Reputation: 4008
From a string I need to remove everything that is not a letter, number, space, or '-'.
I use:
regex = re.compile('^[,?!`@#$%^&*()+=.:/]+')
name = regex.sub('', my_text)
But if I have the text:
lorem ipsum: 100 gb/s and beyond
My regex expression from the example above, doesn't remove ':'
, '/'
Upvotes: 0
Views: 41
Reputation:
You need to remove the ^ (start of line) On a side note the the + is not mandatory
regex = re.compile('[,?!`@#$%^&*()+=.:/]')
name = regex.sub('', my_text)
Demo: https://regex101.com/r/DjTvwL/1
I re-read your description and since you do not want 'everything but letter, digits and space' your current regex does not fit : it let [ _ " and so on... so you better use a negative regex :
import re
my_regex = re.compile('([^0-9A-Za-z\-\s])') # 0- 9 => digits; A-z => letter; \- the '-' char; \s any whitespace
my_text = 'lorem ipsum: 100 gb/s and beyond'
name = my_regex.sub('', my_text)
print(name)
Upvotes: 3
Reputation: 114290
Rather than try to capture all possible symbols, dingbats, and whatever other characters you want to remove, I would recommend implementing "everything that is not, letter, number, space, or '-'" literally:
regex = re.compile('[^a-zA-Z0-9 -]')
name = regex.sub('', my_text)
You can use character classes in your character class.
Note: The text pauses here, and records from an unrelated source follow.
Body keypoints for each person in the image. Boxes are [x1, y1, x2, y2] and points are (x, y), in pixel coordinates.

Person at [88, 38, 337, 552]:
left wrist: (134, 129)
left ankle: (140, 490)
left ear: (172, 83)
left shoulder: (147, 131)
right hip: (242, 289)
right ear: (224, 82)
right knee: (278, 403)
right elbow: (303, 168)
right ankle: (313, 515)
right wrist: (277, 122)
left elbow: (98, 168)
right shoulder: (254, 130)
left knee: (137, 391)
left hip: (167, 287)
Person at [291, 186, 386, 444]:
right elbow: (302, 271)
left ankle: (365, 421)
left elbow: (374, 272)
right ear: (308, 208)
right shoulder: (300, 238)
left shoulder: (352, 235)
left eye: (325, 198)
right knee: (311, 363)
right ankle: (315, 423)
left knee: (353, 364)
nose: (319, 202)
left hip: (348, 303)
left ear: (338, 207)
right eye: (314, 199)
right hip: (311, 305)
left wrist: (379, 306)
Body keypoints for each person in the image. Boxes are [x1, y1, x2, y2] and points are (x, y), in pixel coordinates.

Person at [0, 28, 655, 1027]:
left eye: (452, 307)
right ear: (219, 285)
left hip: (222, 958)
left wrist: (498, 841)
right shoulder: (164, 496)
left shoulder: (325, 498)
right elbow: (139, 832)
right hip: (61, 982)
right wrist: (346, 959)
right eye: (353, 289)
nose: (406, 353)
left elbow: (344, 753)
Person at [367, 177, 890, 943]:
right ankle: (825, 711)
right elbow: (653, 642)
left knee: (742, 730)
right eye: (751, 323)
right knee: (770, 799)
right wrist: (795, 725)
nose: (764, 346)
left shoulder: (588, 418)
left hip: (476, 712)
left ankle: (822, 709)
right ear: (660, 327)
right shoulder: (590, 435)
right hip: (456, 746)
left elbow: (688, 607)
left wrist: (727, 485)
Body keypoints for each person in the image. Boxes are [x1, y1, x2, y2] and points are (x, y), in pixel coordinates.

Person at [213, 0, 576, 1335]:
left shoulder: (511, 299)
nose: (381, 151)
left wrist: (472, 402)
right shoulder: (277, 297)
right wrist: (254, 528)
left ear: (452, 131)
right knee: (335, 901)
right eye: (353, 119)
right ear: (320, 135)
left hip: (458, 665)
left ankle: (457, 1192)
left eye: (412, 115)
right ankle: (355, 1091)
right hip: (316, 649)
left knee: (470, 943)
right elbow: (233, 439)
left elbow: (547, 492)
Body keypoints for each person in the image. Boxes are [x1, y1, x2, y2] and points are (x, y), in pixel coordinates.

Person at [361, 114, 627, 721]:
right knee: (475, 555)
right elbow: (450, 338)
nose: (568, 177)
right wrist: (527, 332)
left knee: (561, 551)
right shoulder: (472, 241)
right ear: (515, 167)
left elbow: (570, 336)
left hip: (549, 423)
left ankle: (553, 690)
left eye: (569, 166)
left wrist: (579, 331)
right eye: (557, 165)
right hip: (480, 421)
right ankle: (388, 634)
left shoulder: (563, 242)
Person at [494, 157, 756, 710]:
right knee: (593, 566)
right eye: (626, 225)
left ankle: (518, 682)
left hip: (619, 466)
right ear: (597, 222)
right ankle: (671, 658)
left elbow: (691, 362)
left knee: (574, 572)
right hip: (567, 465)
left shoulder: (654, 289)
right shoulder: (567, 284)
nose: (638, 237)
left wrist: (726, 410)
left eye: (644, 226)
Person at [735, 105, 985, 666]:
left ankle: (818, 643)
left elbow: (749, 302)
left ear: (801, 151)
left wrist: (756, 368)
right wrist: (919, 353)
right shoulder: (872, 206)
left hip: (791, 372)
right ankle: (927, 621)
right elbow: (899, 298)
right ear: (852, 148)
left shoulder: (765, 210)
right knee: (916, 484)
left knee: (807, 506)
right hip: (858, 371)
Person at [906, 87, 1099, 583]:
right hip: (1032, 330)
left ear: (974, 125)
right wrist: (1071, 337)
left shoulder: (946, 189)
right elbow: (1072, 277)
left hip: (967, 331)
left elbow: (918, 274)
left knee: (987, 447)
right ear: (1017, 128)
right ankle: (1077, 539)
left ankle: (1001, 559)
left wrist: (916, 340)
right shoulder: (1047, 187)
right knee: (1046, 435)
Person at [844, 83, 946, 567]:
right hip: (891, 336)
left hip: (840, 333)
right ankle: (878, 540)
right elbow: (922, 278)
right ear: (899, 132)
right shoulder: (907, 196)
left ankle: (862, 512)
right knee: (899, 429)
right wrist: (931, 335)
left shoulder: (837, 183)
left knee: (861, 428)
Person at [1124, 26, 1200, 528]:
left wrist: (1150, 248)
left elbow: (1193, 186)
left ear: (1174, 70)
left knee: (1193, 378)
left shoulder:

If you are OK with underscores being a letter, and you want to support Unicode letters, the following is more concise:
regex = re.compile('[^\w -]')
The problem with your original expression is that ^
outside a character class matches the start of a line. Your expression can only remove the characters you specified from the beginning of the string.
Upvotes: 1